[Stored items]
□ □ □ □

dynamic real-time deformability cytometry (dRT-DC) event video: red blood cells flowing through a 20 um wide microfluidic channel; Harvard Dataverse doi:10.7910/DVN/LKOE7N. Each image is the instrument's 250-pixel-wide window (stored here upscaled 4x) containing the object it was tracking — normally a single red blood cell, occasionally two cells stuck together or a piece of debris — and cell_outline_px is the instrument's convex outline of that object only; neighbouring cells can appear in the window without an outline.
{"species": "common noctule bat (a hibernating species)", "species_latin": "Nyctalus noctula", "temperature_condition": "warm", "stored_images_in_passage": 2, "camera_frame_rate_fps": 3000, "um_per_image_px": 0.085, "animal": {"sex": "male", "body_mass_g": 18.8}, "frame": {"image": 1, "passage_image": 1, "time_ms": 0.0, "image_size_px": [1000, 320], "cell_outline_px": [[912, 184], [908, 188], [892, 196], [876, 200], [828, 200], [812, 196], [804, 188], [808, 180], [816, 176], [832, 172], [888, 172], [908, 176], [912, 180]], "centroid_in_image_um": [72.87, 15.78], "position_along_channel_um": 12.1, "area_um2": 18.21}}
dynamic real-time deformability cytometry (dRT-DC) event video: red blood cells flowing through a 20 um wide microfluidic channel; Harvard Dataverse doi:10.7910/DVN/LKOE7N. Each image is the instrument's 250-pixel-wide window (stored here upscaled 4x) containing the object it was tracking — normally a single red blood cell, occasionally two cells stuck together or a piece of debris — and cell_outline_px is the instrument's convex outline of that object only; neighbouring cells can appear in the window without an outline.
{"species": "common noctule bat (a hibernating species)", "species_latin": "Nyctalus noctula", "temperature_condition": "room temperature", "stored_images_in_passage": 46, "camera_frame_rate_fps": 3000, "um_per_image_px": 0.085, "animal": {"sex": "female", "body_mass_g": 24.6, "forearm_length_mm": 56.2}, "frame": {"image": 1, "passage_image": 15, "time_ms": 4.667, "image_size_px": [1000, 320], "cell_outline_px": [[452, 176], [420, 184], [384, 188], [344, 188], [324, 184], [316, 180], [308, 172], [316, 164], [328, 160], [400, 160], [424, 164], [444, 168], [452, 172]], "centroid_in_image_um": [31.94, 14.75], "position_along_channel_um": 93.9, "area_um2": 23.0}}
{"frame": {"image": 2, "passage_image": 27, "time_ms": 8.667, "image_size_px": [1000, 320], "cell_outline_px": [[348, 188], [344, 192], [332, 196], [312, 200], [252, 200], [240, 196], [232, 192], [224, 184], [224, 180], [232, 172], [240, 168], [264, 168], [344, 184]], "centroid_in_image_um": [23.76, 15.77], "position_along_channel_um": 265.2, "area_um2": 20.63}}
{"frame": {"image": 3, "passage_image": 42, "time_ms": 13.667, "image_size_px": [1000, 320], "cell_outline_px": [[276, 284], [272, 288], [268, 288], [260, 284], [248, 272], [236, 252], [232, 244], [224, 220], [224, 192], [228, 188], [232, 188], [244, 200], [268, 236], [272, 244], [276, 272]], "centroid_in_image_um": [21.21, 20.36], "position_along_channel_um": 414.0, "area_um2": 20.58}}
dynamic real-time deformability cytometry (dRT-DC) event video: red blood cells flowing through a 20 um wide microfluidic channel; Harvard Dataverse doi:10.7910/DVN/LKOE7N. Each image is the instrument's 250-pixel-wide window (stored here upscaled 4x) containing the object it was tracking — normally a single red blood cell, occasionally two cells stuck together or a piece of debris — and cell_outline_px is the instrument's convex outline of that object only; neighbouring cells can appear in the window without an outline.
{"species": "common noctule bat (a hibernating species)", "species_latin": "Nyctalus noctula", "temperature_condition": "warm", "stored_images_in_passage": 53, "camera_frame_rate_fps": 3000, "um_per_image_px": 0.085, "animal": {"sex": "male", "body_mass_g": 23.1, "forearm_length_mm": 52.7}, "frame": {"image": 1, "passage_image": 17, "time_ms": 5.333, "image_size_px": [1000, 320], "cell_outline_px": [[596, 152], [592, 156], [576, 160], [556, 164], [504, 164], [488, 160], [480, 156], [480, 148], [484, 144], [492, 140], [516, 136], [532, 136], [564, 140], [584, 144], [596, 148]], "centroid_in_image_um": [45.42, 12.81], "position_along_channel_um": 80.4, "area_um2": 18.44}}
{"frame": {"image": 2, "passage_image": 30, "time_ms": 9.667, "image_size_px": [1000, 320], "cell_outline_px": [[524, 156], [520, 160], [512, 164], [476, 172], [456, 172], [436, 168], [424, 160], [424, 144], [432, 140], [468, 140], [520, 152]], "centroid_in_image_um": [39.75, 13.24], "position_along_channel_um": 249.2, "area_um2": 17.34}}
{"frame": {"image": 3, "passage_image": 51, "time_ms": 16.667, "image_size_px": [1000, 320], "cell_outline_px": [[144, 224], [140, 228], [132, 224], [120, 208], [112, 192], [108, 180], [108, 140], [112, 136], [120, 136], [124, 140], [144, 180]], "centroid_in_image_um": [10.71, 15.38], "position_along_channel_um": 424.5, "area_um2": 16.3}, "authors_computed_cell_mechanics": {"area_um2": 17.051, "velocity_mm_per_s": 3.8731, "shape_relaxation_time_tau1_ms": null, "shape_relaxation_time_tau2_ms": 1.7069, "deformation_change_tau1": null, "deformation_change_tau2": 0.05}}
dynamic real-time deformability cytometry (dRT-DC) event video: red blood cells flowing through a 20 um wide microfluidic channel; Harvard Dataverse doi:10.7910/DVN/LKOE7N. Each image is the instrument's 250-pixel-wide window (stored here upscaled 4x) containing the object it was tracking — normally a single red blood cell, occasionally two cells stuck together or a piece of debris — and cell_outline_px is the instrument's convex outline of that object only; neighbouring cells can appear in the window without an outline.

□ □ □ □

The records above are to be copied in full, exactly as written.

dynamic real-time deformability cytometry (dRT-DC) event video: red blood cells flowing through a 20 um wide microfluidic channel; Harvard Dataverse doi:10.7910/DVN/LKOE7N. Each image is the instrument's 250-pixel-wide window (stored here upscaled 4x) containing the object it was tracking — normally a single red blood cell, occasionally two cells stuck together or a piece of debris — and cell_outline_px is the instrument's convex outline of that object only; neighbouring cells can appear in the window without an outline.
{"species": "common noctule bat (a hibernating species)", "species_latin": "Nyctalus noctula", "temperature_condition": "warm", "stored_images_in_passage": 2, "camera_frame_rate_fps": 3000, "um_per_image_px": 0.085, "animal": {"sex": "male", "body_mass_g": 18.8}, "frame": {"image": 1, "passage_image": 1, "time_ms": 0.0, "image_size_px": [1000, 320], "cell_outline_px": [[912, 184], [908, 188], [892, 196], [876, 200], [828, 200], [812, 196], [804, 188], [808, 180], [816, 176], [832, 172], [888, 172], [908, 176], [912, 180]], "centroid_in_image_um": [72.87, 15.78], "position_along_channel_um": 12.1, "area_um2": 18.21}}
dynamic real-time deformability cytometry (dRT-DC) event video: red blood cells flowing through a 20 um wide microfluidic channel; Harvard Dataverse doi:10.7910/DVN/LKOE7N. Each image is the instrument's 250-pixel-wide window (stored here upscaled 4x) containing the object it was tracking — normally a single red blood cell, occasionally two cells stuck together or a piece of debris — and cell_outline_px is the instrument's convex outline of that object only; neighbouring cells can appear in the window without an outline.
{"species": "common noctule bat (a hibernating species)", "species_latin": "Nyctalus noctula", "temperature_condition": "room temperature", "stored_images_in_passage": 46, "camera_frame_rate_fps": 3000, "um_per_image_px": 0.085, "animal": {"sex": "female", "body_mass_g": 24.6, "forearm_length_mm": 56.2}, "frame": {"image": 1, "passage_image": 15, "time_ms": 4.667, "image_size_px": [1000, 320], "cell_outline_px": [[452, 176], [420, 184], [384, 188], [344, 188], [324, 184], [316, 180], [308, 172], [316, 164], [328, 160], [400, 160], [424, 164], [444, 168], [452, 172]], "centroid_in_image_um": [31.94, 14.75], "position_along_channel_um": 93.9, "area_um2": 23.0}}
{"frame": {"image": 2, "passage_image": 27, "time_ms": 8.667, "image_size_px": [1000, 320], "cell_outline_px": [[348, 188], [344, 192], [332, 196], [312, 200], [252, 200], [240, 196], [232, 192], [224, 184], [224, 180], [232, 172], [240, 168], [264, 168], [344, 184]], "centroid_in_image_um": [23.76, 15.77], "position_along_channel_um": 265.2, "area_um2": 20.63}}
{"frame": {"image": 3, "passage_image": 42, "time_ms": 13.667, "image_size_px": [1000, 320], "cell_outline_px": [[276, 284], [272, 288], [268, 288], [260, 284], [248, 272], [236, 252], [232, 244], [224, 220], [224, 192], [228, 188], [232, 188], [244, 200], [268, 236], [272, 244], [276, 272]], "centroid_in_image_um": [21.21, 20.36], "position_along_channel_um": 414.0, "area_um2": 20.58}}
dynamic real-time deformability cytometry (dRT-DC) event video: red blood cells flowing through a 20 um wide microfluidic channel; Harvard Dataverse doi:10.7910/DVN/LKOE7N. Each image is the instrument's 250-pixel-wide window (stored here upscaled 4x) containing the object it was tracking — normally a single red blood cell, occasionally two cells stuck together or a piece of debris — and cell_outline_px is the instrument's convex outline of that object only; neighbouring cells can appear in the window without an outline.
{"species": "common noctule bat (a hibernating species)", "species_latin": "Nyctalus noctula", "temperature_condition": "warm", "stored_images_in_passage": 53, "camera_frame_rate_fps": 3000, "um_per_image_px": 0.085, "animal": {"sex": "male", "body_mass_g": 23.1, "forearm_length_mm": 52.7}, "frame": {"image": 1, "passage_image": 17, "time_ms": 5.333, "image_size_px": [1000, 320], "cell_outline_px": [[596, 152], [592, 156], [576, 160], [556, 164], [504, 164], [488, 160], [480, 156], [480, 148], [484, 144], [492, 140], [516, 136], [532, 136], [564, 140], [584, 144], [596, 148]], "centroid_in_image_um": [45.42, 12.81], "position_along_channel_um": 80.4, "area_um2": 18.44}}
{"frame": {"image": 2, "passage_image": 30, "time_ms": 9.667, "image_size_px": [1000, 320], "cell_outline_px": [[524, 156], [520, 160], [512, 164], [476, 172], [456, 172], [436, 168], [424, 160], [424, 144], [432, 140], [468, 140], [520, 152]], "centroid_in_image_um": [39.75, 13.24], "position_along_channel_um": 249.2, "area_um2": 17.34}}
{"frame": {"image": 3, "passage_image": 51, "time_ms": 16.667, "image_size_px": [1000, 320], "cell_outline_px": [[144, 224], [140, 228], [132, 224], [120, 208], [112, 192], [108, 180], [108, 140], [112, 136], [120, 136], [124, 140], [144, 180]], "centroid_in_image_um": [10.71, 15.38], "position_along_channel_um": 424.5, "area_um2": 16.3}, "authors_computed_cell_mechanics": {"area_um2": 17.051, "velocity_mm_per_s": 3.8731, "shape_relaxation_time_tau1_ms": null, "shape_relaxation_time_tau2_ms": 1.7069, "deformation_change_tau1": null, "deformation_change_tau2": 0.05}}
dynamic real-time deformability cytometry (dRT-DC) event video: red blood cells flowing through a 20 um wide microfluidic channel; Harvard Dataverse doi:10.7910/DVN/LKOE7N. Each image is the instrument's 250-pixel-wide window (stored here upscaled 4x) containing the object it was tracking — normally a single red blood cell, occasionally two cells stuck together or a piece of debris — and cell_outline_px is the instrument's convex outline of that object only; neighbouring cells can appear in the window without an outline.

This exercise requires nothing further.